(Task goal): Extract every line of the data below that contains the string "наших", treating uppercase and lowercase letters as distinct.

[Transcribed page text]

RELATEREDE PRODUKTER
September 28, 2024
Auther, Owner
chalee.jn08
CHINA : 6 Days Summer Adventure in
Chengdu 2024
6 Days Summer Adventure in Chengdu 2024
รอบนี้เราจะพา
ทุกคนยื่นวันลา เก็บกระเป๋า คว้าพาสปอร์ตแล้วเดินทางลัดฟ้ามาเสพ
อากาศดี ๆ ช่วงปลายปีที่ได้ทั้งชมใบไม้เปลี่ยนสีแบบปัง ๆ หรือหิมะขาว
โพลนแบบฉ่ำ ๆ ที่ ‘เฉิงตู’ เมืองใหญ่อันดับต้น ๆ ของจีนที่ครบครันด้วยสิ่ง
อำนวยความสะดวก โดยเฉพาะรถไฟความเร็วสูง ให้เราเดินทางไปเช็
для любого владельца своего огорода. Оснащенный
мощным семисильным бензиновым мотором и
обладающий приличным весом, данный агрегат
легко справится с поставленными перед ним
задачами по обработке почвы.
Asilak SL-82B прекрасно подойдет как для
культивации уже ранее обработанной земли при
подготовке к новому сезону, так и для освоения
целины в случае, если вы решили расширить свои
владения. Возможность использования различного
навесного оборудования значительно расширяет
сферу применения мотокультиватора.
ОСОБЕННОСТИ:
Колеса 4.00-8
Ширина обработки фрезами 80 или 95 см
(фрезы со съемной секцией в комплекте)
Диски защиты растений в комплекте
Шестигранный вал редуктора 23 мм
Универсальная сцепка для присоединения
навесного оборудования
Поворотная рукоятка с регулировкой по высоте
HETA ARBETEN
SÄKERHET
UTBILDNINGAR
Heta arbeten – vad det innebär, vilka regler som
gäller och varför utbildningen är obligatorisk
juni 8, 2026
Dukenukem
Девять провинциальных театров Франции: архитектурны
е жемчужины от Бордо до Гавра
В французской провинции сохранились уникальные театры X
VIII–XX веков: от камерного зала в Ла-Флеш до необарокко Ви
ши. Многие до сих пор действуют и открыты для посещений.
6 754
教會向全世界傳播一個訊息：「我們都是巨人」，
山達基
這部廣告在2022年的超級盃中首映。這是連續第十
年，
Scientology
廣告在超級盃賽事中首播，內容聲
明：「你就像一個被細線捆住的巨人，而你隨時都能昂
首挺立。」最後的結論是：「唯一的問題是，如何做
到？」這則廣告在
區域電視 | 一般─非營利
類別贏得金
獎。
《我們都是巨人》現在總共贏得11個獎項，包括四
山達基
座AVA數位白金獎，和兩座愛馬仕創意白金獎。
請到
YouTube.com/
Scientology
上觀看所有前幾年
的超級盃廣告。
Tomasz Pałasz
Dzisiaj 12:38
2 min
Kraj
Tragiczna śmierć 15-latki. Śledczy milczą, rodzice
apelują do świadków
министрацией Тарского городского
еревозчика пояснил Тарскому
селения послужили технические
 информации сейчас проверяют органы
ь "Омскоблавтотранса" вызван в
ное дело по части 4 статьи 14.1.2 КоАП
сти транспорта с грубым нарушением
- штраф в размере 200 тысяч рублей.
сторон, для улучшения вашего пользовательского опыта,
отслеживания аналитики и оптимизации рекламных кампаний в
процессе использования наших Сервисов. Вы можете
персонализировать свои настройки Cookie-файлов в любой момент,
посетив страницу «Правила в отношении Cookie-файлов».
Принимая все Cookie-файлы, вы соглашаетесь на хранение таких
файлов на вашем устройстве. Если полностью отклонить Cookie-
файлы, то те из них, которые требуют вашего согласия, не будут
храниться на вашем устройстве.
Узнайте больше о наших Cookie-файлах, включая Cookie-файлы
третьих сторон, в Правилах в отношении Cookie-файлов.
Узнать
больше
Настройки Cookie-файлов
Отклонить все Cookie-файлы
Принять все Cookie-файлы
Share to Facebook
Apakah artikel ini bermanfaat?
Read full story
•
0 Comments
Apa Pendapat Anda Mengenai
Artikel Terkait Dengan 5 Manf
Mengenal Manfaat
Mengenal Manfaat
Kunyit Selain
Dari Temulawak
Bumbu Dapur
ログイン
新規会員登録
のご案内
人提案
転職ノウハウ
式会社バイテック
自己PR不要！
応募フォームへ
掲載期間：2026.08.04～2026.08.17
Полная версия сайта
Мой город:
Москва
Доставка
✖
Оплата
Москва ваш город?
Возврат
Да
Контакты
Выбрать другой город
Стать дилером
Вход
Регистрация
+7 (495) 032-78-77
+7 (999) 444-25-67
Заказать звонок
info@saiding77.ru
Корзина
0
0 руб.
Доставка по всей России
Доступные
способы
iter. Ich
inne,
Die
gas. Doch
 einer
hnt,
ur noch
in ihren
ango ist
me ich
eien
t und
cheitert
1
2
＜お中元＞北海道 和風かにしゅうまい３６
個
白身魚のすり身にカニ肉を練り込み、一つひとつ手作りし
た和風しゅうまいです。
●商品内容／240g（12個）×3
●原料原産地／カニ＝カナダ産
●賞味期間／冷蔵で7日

(Expected answer):
процессе использования наших Сервисов. Вы можете
Узнайте больше о наших Cookie-файлах, включая Cookie-файлы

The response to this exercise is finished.